And I thought it was just because of the high price!!
CHICAGO - Want to spend less at the pump? Lose some weight. That's the implication of a new study that says Americans are burning nearly 1 billion more gallons of gasoline each year than they did in 1960 because of their expanding waistlines. Simply put, more weight in the car means lower gas mileage.
Using recent gas prices of $2.20 a gallon, that translates to about $2.2 billion more spent on gas each year.
"The bottom line is that our hunger for food and our hunger for oil are not independent. There is a relationship between the two," said University of Illinois researcher Sheldon Jacobson, a study co-author.
"If a person reduces the weight in their car, either by removing excess baggage, carrying around less weight in their trunk, or yes, even losing weight, they will indeed see a drop in their fuel consumption."
The obesity rate among U.S. adults doubled from 1987 to 2003, from about 15 percent to more than 30 percent. Also, the average weight for American men was 191 pounds in 2002 and 164 pounds for women, about 25 pounds heavier than in 1960, government figures show.

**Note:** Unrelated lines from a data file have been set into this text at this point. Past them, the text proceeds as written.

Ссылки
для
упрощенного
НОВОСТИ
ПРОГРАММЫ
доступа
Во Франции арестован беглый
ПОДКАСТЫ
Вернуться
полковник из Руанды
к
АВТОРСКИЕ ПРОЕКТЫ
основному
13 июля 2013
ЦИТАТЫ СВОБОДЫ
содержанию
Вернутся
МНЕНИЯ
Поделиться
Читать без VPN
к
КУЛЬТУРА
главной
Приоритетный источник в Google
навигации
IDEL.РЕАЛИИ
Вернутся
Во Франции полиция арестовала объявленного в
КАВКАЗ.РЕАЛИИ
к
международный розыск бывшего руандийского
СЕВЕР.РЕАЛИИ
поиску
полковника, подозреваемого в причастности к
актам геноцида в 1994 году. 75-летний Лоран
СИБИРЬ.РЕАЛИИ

The study's conclusions are based on those weight figures and Americans' 2003 driving habits, involving roughly 223 million cars and light trucks nationwide.
The estimates "are probably pretty reliable," said Larry Chavis,an economist at the University of North Carolina in Chapel Hill. "I don't know if it's going to encourage anybody to go out and lose weight to save gasoline, but even for individual families, it could have an effect on their budget."